Vingt ans après le début des négociations, l'Union européenne et le Mercosur ont signé un accord de libre-échange en juin 2019. Deux semaines plus tard, la France signalait son refus de signer la partie de l'accord relative au commerce, pour contester le peu de considération pour le volet environnemental, notamment au vu de la déforestation au Brésil. Au contraire, les piliers de la négociation consacrés à la coopération et au dialogue politique n'ont pas soulevé de difficultés.
En 2020, le rapport remis par M. Stefan Ambec au nom de la commission d'évaluation du projet d'accord entre l'UE et le Mercosur rappelait que l'accord ne pouvait être signé en l'absence de garanties relatives à la déforestation importée et au respect de l'accord de Paris. Aujourd'hui, le secteur agricole est vent debout contre cet accord déloyal, qui ne tient pas compte des règles sanitaires et environnementales européennes, ni de notre conception du bien-être animal.
L'application d'un tel accord avec le Mercosur permettrait des gains de pouvoir d'achat minimes pour les consommateurs européens. C'est en réalité surtout le secteur industriel qui pourrait bénéficier de débouchés significatifs. De tels accords de libre-échange sont-ils en phase avec les enjeux de notre temps ? L'heure est à la relocalisation des moyens de production, à la décarbonation et non à la déforestation massive et à l'accaparement des terres des peuples autochtones. Enfin, sur le plan sanitaire et phytosanitaire, l'accord avec le Mercosur est une occasion manquée d'introduire des exigences élevées dans les modes de production de nos partenaires.

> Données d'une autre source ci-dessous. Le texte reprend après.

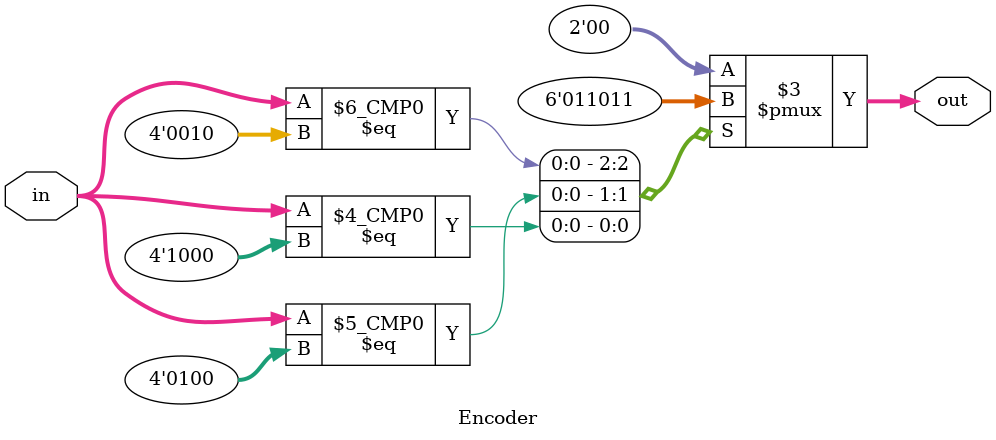
<source format=v>

`timescale 10ns / 10ps
module Encoder(in,out);
input wire [3:0]in;
output reg [1:0]out;

always@(in)
    begin
        case(in)
            4'b0001: out = {1'b0, 1'b0};
            4'b0010: out = {1'b0, 1'b1};
            4'b0100: out = {1'b1, 1'b0};
            4'b1000: out = {1'b1, 1'b1};
            default: out = {1'b0, 1'b0};
        endcase
    end 

endmodule
</source>
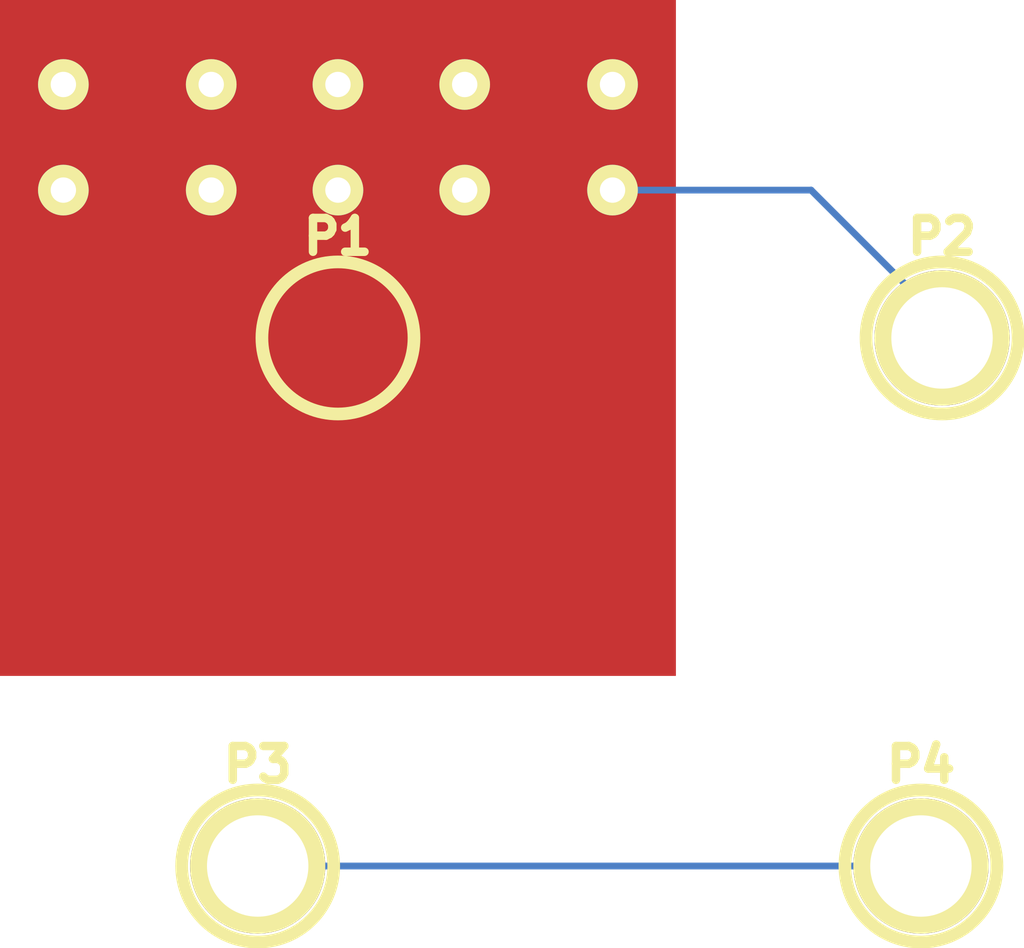
<source format=kicad_pcb>
(kicad_pcb (version 20221018) (generator pcbnew)

  (general
    (thickness 1.6002)
  )

  (paper "A4")
  (layers
    (0 "F.Cu" signal "Dessus")
    (31 "B.Cu" signal "Dessous")
    (32 "B.Adhes" user)
    (33 "F.Adhes" user)
    (34 "B.Paste" user)
    (35 "F.Paste" user)
    (36 "B.SilkS" user)
    (37 "F.SilkS" user)
    (38 "B.Mask" user)
    (39 "F.Mask" user)
    (40 "Dwgs.User" user)
    (41 "Cmts.User" user)
    (42 "Eco1.User" user)
    (43 "Eco2.User" user)
    (44 "Edge.Cuts" user)
  )

  (setup
    (pad_to_mask_clearance 0.254)
    (pcbplotparams
      (layerselection 0x0000030_ffffffff)
      (plot_on_all_layers_selection 0x0000000_00000000)
      (disableapertmacros false)
      (usegerberextensions true)
      (usegerberattributes true)
      (usegerberadvancedattributes true)
      (creategerberjobfile true)
      (dashed_line_dash_ratio 12.000000)
      (dashed_line_gap_ratio 3.000000)
      (svgprecision 4)
      (plotframeref false)
      (viasonmask false)
      (mode 1)
      (useauxorigin false)
      (hpglpennumber 1)
      (hpglpenspeed 20)
      (hpglpendiameter 15.000000)
      (dxfpolygonmode true)
      (dxfimperialunits true)
      (dxfusepcbnewfont true)
      (psnegative false)
      (psa4output false)
      (plotreference true)
      (plotvalue true)
      (plotinvisibletext false)
      (sketchpadsonfab false)
      (subtractmaskfromsilk false)
      (outputformat 1)
      (mirror false)
      (drillshape 1)
      (scaleselection 1)
      (outputdirectory "")
    )
  )

  (net 0 "")
  (net 1 "/NET1")
  (net 2 "/NET2")

  (footprint "1pin" (layer "F.Cu") (at 89.535 45.593))

  (footprint "1pin" (layer "F.Cu") (at 107.696 45.593))

  (footprint "1pin" (layer "F.Cu") (at 87.122 61.468))

  (footprint "1pin" (layer "F.Cu") (at 107.061 61.468))

  (segment (start 107.061 61.468) (end 87.122 61.468) (width 0.2032) (layer "B.Cu") (net 1) (tstamp ae1b6f80-0587-4713-a1e9-8a5e3ef263c3))
  (segment (start 103.759 41.148) (end 107.696 45.085) (width 0.2032) (layer "B.Cu") (net 2) (tstamp 79ebb2b2-34c1-4482-bea2-f16d32fef682))
  (segment (start 97.79 41.148) (end 103.759 41.148) (width 0.2032) (layer "B.Cu") (net 2) (tstamp a58c743f-1b50-4cec-8025-acc5c732915b))
  (segment (start 107.696 45.085) (end 107.696 45.593) (width 0.2032) (layer "B.Cu") (net 2) (tstamp cbcd5b32-a2ed-44ff-868b-70cd69eedfdc))

)

</source>
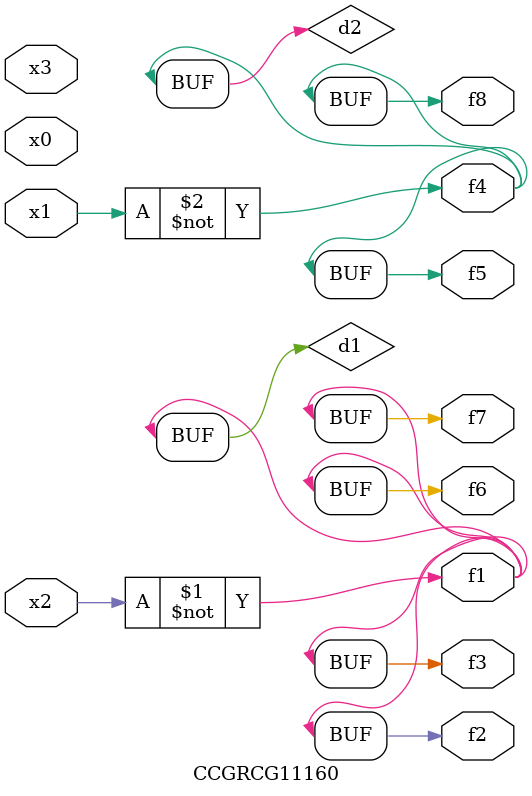
<source format=v>
module CCGRCG11160(
	input x0, x1, x2, x3,
	output f1, f2, f3, f4, f5, f6, f7, f8
);

	wire d1, d2;

	xnor (d1, x2);
	not (d2, x1);
	assign f1 = d1;
	assign f2 = d1;
	assign f3 = d1;
	assign f4 = d2;
	assign f5 = d2;
	assign f6 = d1;
	assign f7 = d1;
	assign f8 = d2;
endmodule

</source>
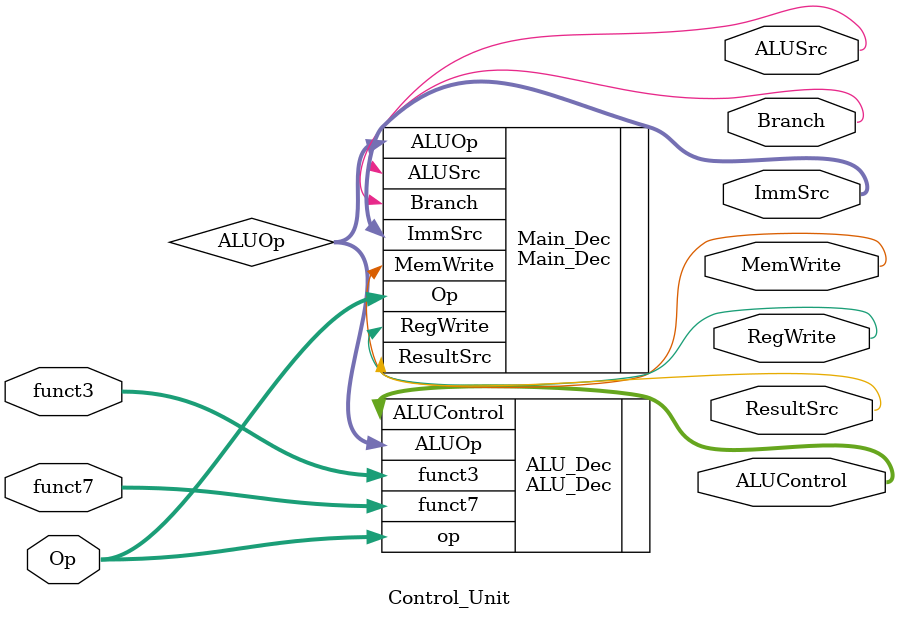
<source format=v>
`include "ALU_Dec.v"
`include "Main_Dec.v"

module Control_Unit(Op,RegWrite,ImmSrc,ALUSrc,MemWrite,ResultSrc,Branch,funct3,funct7,ALUControl);

    input [6:0]Op,funct7;
    input [2:0]funct3;
    output RegWrite,ALUSrc,MemWrite,ResultSrc,Branch;
    output [1:0]ImmSrc;
    output [2:0]ALUControl;

    wire [1:0]ALUOp;

    Main_Dec Main_Dec(
                .Op(Op),
                .RegWrite(RegWrite),
                .ImmSrc(ImmSrc),
                .MemWrite(MemWrite),
                .ResultSrc(ResultSrc),
                .Branch(Branch),
                .ALUSrc(ALUSrc),
                .ALUOp(ALUOp)
    );

    ALU_Dec ALU_Dec(
                            .ALUOp(ALUOp),
                            .funct3(funct3),
                            .funct7(funct7),
                            .op(Op),
                            .ALUControl(ALUControl)
    );


endmodule
</source>
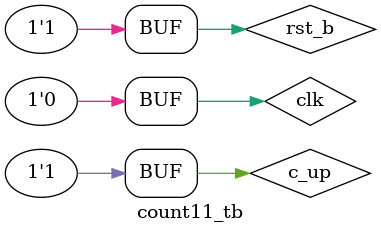
<source format=v>
module count11 #(parameter w = 4, i_val = 0) (
    input clk, rst_b, c_up,
    output reg [w-1: 0] q
);

    always @(posedge clk, negedge rst_b) begin
        if(!rst_b)      q <= i_val;
        else if (c_up)    q <= q + 11;
    end

endmodule

module count11_tb; //w = 10; ic 'h[3fb] 11 1111 1011

    reg clk, rst_b, c_up;
    wire [9: 0] q;

    count11 #(.w(10), .i_val('h3fb)) dut(.clk(clk), .rst_b(rst_b), .c_up(c_up), .q(q));
    
    localparam CLK_PERIOD=200; // <=> #define in c
    localparam RUN_CYCLES = 7;
    localparam RST_PULSE = 10;

    initial begin
        clk = 0; repeat (2*RUN_CYCLES) #(CLK_PERIOD/2) clk = 1-clk;
    end

    initial begin
        rst_b = 0; #RST_PULSE; rst_b = 1;
    end 

    initial begin
        c_up = 1;
        #CLK_PERIOD;
        c_up = 0;
        #(CLK_PERIOD);
        c_up = 1;
        #(2 * CLK_PERIOD);
        c_up = 0;
        #(CLK_PERIOD);
        c_up = 1;
    
    end



endmodule
</source>
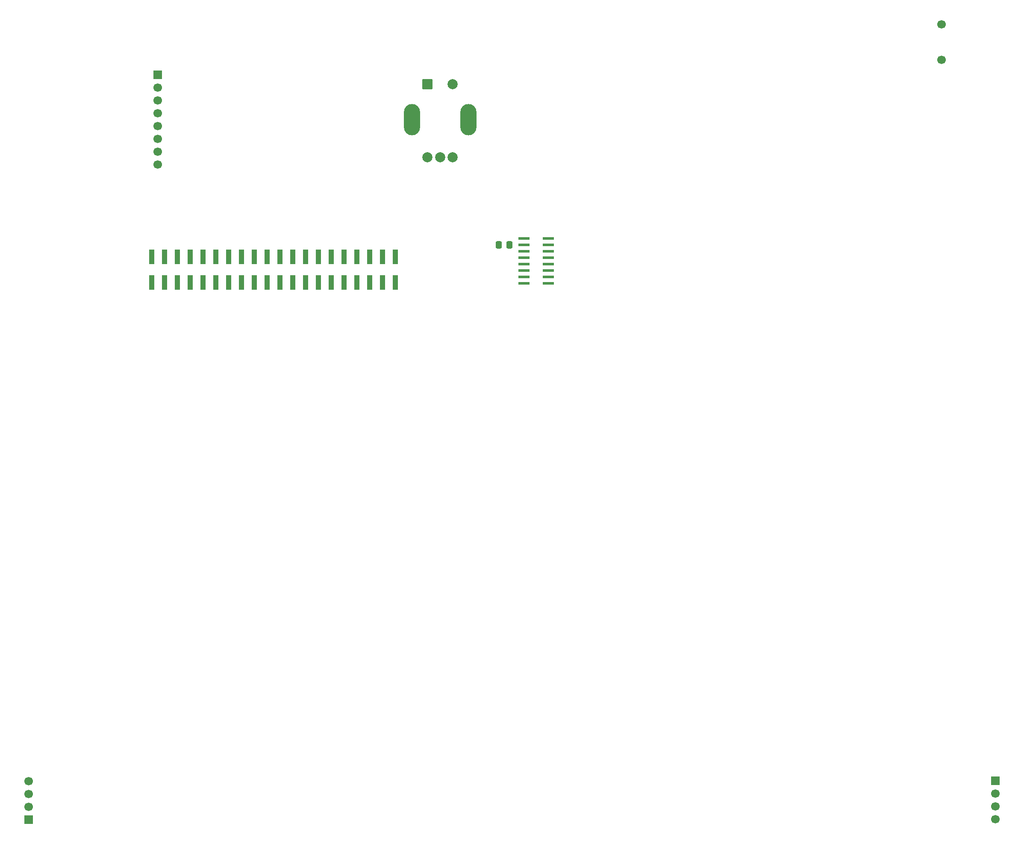
<source format=gbs>
G04 #@! TF.GenerationSoftware,KiCad,Pcbnew,9.0.1*
G04 #@! TF.CreationDate,2025-08-16T12:46:55+08:00*
G04 #@! TF.ProjectId,final version,66696e61-6c20-4766-9572-73696f6e2e6b,rev?*
G04 #@! TF.SameCoordinates,Original*
G04 #@! TF.FileFunction,Soldermask,Bot*
G04 #@! TF.FilePolarity,Negative*
%FSLAX46Y46*%
G04 Gerber Fmt 4.6, Leading zero omitted, Abs format (unit mm)*
G04 Created by KiCad (PCBNEW 9.0.1) date 2025-08-16 12:46:55*
%MOMM*%
%LPD*%
G01*
G04 APERTURE LIST*
G04 Aperture macros list*
%AMRoundRect*
0 Rectangle with rounded corners*
0 $1 Rounding radius*
0 $2 $3 $4 $5 $6 $7 $8 $9 X,Y pos of 4 corners*
0 Add a 4 corners polygon primitive as box body*
4,1,4,$2,$3,$4,$5,$6,$7,$8,$9,$2,$3,0*
0 Add four circle primitives for the rounded corners*
1,1,$1+$1,$2,$3*
1,1,$1+$1,$4,$5*
1,1,$1+$1,$6,$7*
1,1,$1+$1,$8,$9*
0 Add four rect primitives between the rounded corners*
20,1,$1+$1,$2,$3,$4,$5,0*
20,1,$1+$1,$4,$5,$6,$7,0*
20,1,$1+$1,$6,$7,$8,$9,0*
20,1,$1+$1,$8,$9,$2,$3,0*%
G04 Aperture macros list end*
%ADD10R,1.700000X1.700000*%
%ADD11C,1.700000*%
%ADD12RoundRect,0.102000X-0.900000X-0.900000X0.900000X-0.900000X0.900000X0.900000X-0.900000X0.900000X0*%
%ADD13C,2.004000*%
%ADD14O,3.204000X6.204000*%
%ADD15RoundRect,0.250000X0.337500X0.475000X-0.337500X0.475000X-0.337500X-0.475000X0.337500X-0.475000X0*%
%ADD16R,2.286000X0.558800*%
%ADD17R,1.000000X3.000000*%
G04 APERTURE END LIST*
D10*
X48500000Y-225700000D03*
D11*
X48500000Y-223160000D03*
X48500000Y-220620000D03*
X48500000Y-218080000D03*
D10*
X240000000Y-218000000D03*
D11*
X240000000Y-220540000D03*
X240000000Y-223080000D03*
X240000000Y-225620000D03*
X229380000Y-68130000D03*
X229380000Y-75130000D03*
D12*
X127500000Y-80000000D03*
D13*
X132500000Y-80000000D03*
X127500000Y-94500000D03*
X132500000Y-94500000D03*
X130000000Y-94500000D03*
D14*
X124400000Y-87000000D03*
X135600000Y-87000000D03*
D10*
X74050000Y-78110000D03*
D11*
X74050000Y-80650000D03*
X74050000Y-83190000D03*
X74050000Y-85730000D03*
X74050000Y-88270000D03*
X74050000Y-90810000D03*
X74050000Y-93350000D03*
X74050000Y-95890000D03*
D15*
X143737500Y-111850000D03*
X141662500Y-111850000D03*
D16*
X151413000Y-110555000D03*
X151413000Y-111825000D03*
X151413000Y-113095000D03*
X151413000Y-114365000D03*
X151413000Y-115635000D03*
X151413000Y-116905000D03*
X151413000Y-118175000D03*
X151413000Y-119445000D03*
X146587000Y-119445000D03*
X146587000Y-118175000D03*
X146587000Y-116905000D03*
X146587000Y-115635000D03*
X146587000Y-114365000D03*
X146587000Y-113095000D03*
X146587000Y-111825000D03*
X146587000Y-110555000D03*
D17*
X121130000Y-114230000D03*
X121130000Y-119270000D03*
X118590000Y-114230000D03*
X118590000Y-119270000D03*
X116050000Y-114230000D03*
X116050000Y-119270000D03*
X113510000Y-114230000D03*
X113510000Y-119270000D03*
X110970000Y-114230000D03*
X110970000Y-119270000D03*
X108430000Y-114230000D03*
X108430000Y-119270000D03*
X105890000Y-114230000D03*
X105890000Y-119270000D03*
X103350000Y-114230000D03*
X103350000Y-119270000D03*
X100810000Y-114230000D03*
X100810000Y-119270000D03*
X98270000Y-114230000D03*
X98270000Y-119270000D03*
X95730000Y-114230000D03*
X95730000Y-119270000D03*
X93190000Y-114230000D03*
X93190000Y-119270000D03*
X90650000Y-114230000D03*
X90650000Y-119270000D03*
X88110000Y-114230000D03*
X88110000Y-119270000D03*
X85570000Y-114230000D03*
X85570000Y-119270000D03*
X83030000Y-114230000D03*
X83030000Y-119270000D03*
X80490000Y-114230000D03*
X80490000Y-119270000D03*
X77950000Y-114230000D03*
X77950000Y-119270000D03*
X75410000Y-114230000D03*
X75410000Y-119270000D03*
X72870000Y-114230000D03*
X72870000Y-119270000D03*
M02*

</source>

Dès lors, deux constats s'imposent à nous. Premièrement, il est nécessaire que la France rappelle sa position actuelle et affirme clairement son opposition à toute signature du texte en l'état. C'est l'objet de la proposition de résolution, que le groupe Libertés, indépendants, outre-mer et territoires votera. Deuxièmement, même si nous prenons acte que de tels accords permettent à certaines entreprises européennes d'exporter leurs produits et de trouver ainsi de nouveaux débouchés, ils ne doivent pas menacer les secteurs les plus fragiles de nos économies, en causant des faillites, des pertes de compétence, d'emplois – voire la perte de notre souveraineté alimentaire, ce qui n'est pas rien.
Rappelons-le, cet accord ne suscitera notre intérêt que s'il satisfait trois critères. D'abord, les contrôles doivent être nombreux, effectifs et contraignants. La traçabilité des produits et la qualité de l'information mise à disposition du consommateur final doivent être irréprochables. Or je me suis laissé dire que seulement 2 % du cheptel brésilien seraient soumis à des contrôles ; ainsi 98 % ne le seraient pas. Ce laxisme étonne, au vu des contraintes auxquelles sont soumis les éleveurs français, à la suite, notamment, de la crise de la vache folle.
Ensuite, le respect de l'accord de Paris doit être une condition sine qua non de la signature et de l'application de l'accord de libre-échange. Toute application des dispositions internationales doit être évaluée à l'aune de cet accord. S'il s'avère que nos partenaires américains ne respectent plus leurs engagements climatiques, le volet commercial de l'accord Mercosur devra être suspendu. De fait, la radicalité de certains changements politiques contemporains en Amérique latine suscite une inquiétude légitime.
Enfin, nos filières agricoles doivent être protégées. Elles ne peuvent être mises en concurrence avec une agriculture qui n'est pas soumise aux mêmes normes sanitaires ou sociales et qui emploie des produits phytosanitaires interdits en France. C'est un paradoxe : nous sommes prêts à importer des marchandises dont nous n'accepterions pas les conditions de production ici ! Les paysans français nous le rappellent, ils sont soumis à des injonctions contradictoires : d'un côté, ils doivent respecter des règles environnementales de plus en plus draconiennes, car c'est nécessaire pour l'environnement, de l'autre, ils sont exposés à la concurrence de producteurs qui n'ont pas à respecter de telles règles.